Segment Start: MATERIAL FOR THIS EXERCISE
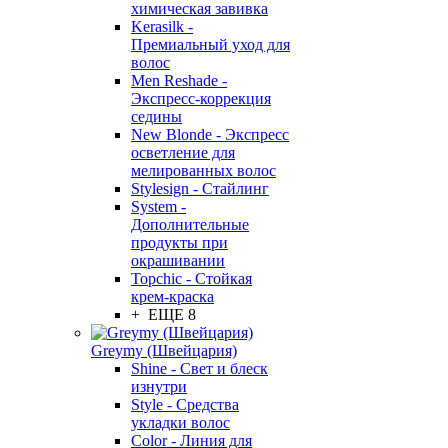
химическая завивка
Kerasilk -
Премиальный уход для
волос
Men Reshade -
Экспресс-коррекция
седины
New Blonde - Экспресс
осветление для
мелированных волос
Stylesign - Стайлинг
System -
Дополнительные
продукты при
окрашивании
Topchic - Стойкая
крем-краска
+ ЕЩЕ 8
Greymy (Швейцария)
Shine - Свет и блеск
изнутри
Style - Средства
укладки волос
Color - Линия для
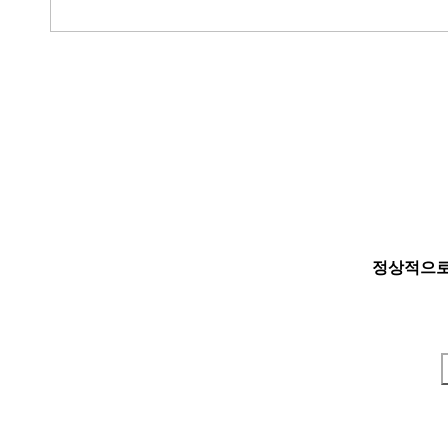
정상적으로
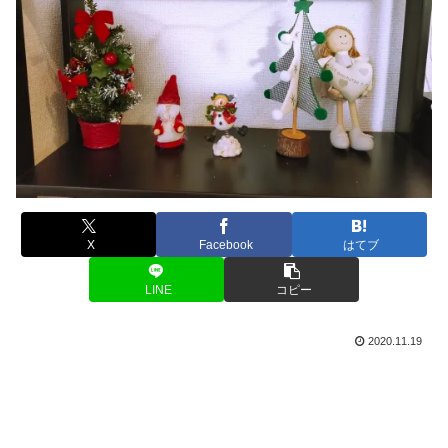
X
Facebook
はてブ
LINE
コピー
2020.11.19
Segment End: MATERIAL FOR THIS EXERCISE
Segment Start: MATERIAL FOR THIS EXERCISE
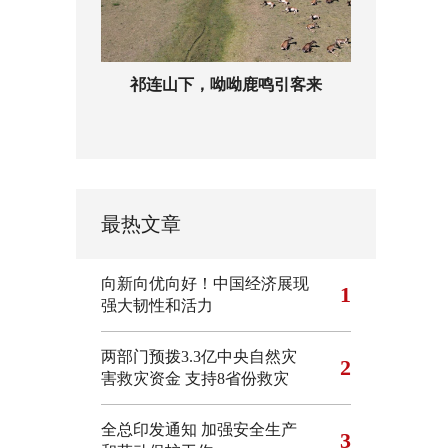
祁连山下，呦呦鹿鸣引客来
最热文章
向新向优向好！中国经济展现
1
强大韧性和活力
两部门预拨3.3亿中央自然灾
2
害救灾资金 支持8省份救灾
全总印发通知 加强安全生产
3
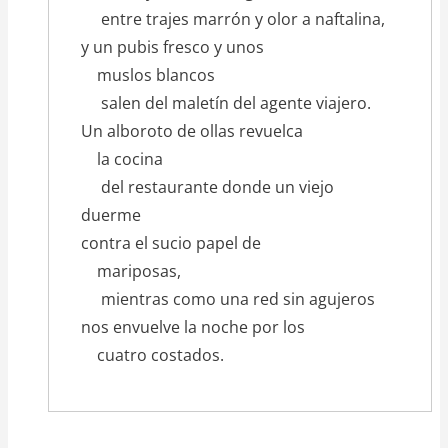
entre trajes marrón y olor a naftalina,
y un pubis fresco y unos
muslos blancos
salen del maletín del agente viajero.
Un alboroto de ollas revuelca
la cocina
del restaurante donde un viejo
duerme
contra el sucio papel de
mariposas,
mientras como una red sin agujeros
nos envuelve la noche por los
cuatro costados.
Segment End: MATERIAL FOR THIS EXERCISE
Segment Start: MATERIAL FOR THIS EXERCISE
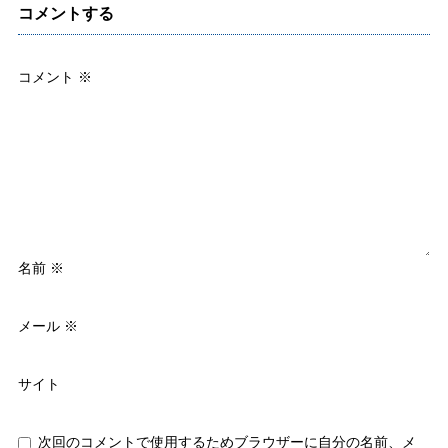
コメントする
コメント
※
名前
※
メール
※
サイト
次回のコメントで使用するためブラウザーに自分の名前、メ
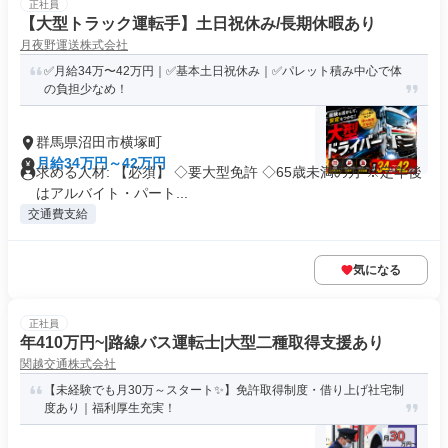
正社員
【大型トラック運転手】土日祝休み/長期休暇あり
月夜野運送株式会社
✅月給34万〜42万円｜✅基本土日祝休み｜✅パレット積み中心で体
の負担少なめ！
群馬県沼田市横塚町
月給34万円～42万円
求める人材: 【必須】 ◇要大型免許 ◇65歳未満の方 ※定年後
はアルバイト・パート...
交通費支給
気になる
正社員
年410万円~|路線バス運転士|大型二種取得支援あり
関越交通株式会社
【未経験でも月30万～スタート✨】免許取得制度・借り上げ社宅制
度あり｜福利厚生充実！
Segment End: MATERIAL FOR THIS EXERCISE
# [PROBLEM]
Pull out every line of the data above that contains the string "Экспресс". Case matters.

# [ANSWER FOR THE TASK]
Экспресс-коррекция
New Blonde - Экспресс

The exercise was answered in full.